Neary also cautioned that sending e-mails spread out over time doesn’t guarantee people won’t still hit the server in clumps because of viewing patterns, so it’s critical to have a server with adequate bandwidth and throughput. “You only get one chance of the recipient typing in a PURL,” he continued.
Security is another factor to consider with PURLs, said Scott Dubois, vice president of cross-media services and marketing at Reynolds DeWalt in New Bedford, MA. Recipients potentially can figure out the pattern and then access other people’s landing pages if some kind of security scheme isn’t used in place of names in a PURL. Web addresses on printed pieces should be hidden from view when sent through the mail stream, he added.

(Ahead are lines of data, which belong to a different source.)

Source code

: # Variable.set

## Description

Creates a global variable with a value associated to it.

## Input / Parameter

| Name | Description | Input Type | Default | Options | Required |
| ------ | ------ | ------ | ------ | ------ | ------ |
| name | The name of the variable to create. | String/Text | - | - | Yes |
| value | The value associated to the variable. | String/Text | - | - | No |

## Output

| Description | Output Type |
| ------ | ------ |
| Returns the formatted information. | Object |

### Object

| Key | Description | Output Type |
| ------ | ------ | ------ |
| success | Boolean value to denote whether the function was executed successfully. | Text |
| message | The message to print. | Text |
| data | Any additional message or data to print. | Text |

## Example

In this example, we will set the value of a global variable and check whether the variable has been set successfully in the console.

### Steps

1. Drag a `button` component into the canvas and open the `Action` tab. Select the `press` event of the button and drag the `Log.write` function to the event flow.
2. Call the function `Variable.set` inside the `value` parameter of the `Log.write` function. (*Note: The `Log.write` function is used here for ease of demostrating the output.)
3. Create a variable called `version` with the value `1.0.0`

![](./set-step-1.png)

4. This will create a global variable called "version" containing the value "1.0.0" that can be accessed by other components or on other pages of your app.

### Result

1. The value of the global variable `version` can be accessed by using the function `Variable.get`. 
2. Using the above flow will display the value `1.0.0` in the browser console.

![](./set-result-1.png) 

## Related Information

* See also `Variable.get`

To address security concerns when developing a variable data proposal, Brad Lena, PIA/GATF senior technical consultant, suggested asking the prospect or client for just their database field headers, not any actual data. He also noted that customers will nickel and dime suppliers on printing costs, but are used to paying for data services and should be charged accordingly.
Less often yields more in personalized marketing, according to Arthur Middleton Hughes, vice president of KnowledgeBase Marketing, Richardson, TX. “E-mail blasts ruin the marketing channel because if people opt out, you can’t contact them anymore. Sending too many e-mails (in one week or month) depresses response rates,” he said in a presentation on database marketing.
Offering multiple choices or options—such as destinations for a family vacation—in a promotional offer kills response rates, Hughes continued. “Send one choice at a time and use different messages for other choices.”
Frank McPherson, president of Custom Data Imaging in Markham, Ontario, offered an intriguing suggestion for how to more efficiently produce some variable printing jobs. “We have product lines that are strictly done by the data department with no one from graphics or prepress getting involved. One of our data people runs the press for that work,” he revealed. “We’ve saved 8,000 to 10,000 man hours a year doing work that way.”